Get it? Because their slogan is "I'm loving it" and this woman is clearly not? Because she's beating asses and breaking windows? Honestly after that headline came to me I almost felt like just leaving that and the video and not writing anything else. Just click 'save' and let the lols fly in. Because the rest of this blog just isn't going to match up. It's like a movie title that is awesome and then you go see it and it sucks. For instance: 'Don't Tell Mom the Babysitters Dead.' Great title. Bad movie. Should have just rolled the opening credits right into the closing credits. So basically my blog is a lot like Don't Tell Mom the Babysitters Dead.

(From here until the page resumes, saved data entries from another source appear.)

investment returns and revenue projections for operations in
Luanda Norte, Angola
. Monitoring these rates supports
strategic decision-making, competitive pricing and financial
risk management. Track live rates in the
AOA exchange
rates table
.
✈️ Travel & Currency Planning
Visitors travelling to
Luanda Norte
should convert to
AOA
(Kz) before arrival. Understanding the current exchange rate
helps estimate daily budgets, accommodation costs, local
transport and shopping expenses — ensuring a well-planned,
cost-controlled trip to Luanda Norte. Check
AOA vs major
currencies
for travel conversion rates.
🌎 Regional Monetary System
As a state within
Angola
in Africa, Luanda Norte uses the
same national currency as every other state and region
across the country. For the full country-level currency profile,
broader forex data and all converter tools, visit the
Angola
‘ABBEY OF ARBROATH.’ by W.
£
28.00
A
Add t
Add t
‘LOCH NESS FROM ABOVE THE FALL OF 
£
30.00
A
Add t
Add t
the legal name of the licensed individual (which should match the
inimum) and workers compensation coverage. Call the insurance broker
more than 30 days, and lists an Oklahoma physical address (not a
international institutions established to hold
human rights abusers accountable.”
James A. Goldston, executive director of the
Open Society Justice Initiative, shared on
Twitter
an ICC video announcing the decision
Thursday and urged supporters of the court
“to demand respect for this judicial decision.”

In any case this video was making the rounds on the internets yesterday. This lady was apparently a tad, 'put off' shall we say? That the McDonalds she went to wasn't selling McNuggets. Got to say I'm going to side with the woman on this one. Look when you go to McDonalds there should be five things there AT ALL TIMES.
1. Big Macs
2. Orange Hi-C
3. French Fries
5. Dirty ball pit
Boom. Done. I'm pretty sure that's in the McDonalds constituition. Hell that may just be in America's constituition. You think Benjamin Franklin and George Washington were coming up with Democracy on an empty stomach? Negatory. Probably crushed a 20 spot of McNuggets each. So if I roll up to McDonalds and order McNuggets and there's no McNuggets I'm going to be a little pissed off too. Now maybe this lady took it to far with the punching and window breaking, I might have just tweeted or something about it but to each their own.
PS: My favorite part of this video is actually the end where the person behind this chick rolls up just wanting his order. And the woman who just got KILLED grabs his bag and hands it over like nothing happened! Employee of the month anyone? Like if I'm working at McDonalds and I just get nailed with some haymakers I'm calling it a day. Heck I almost called it a day this morning when I tried to log on to my work computer and this came up:
Welp, if I can't log into my facebook I'm outtie!
Double PS: This woman had to be Linda Hamilton right? Like only Linda Hamilton could have her fingers slammed in a drive thru window and not flinch. Must have had John Connor in the passenger seat trying to get some food while hunting down Skynet.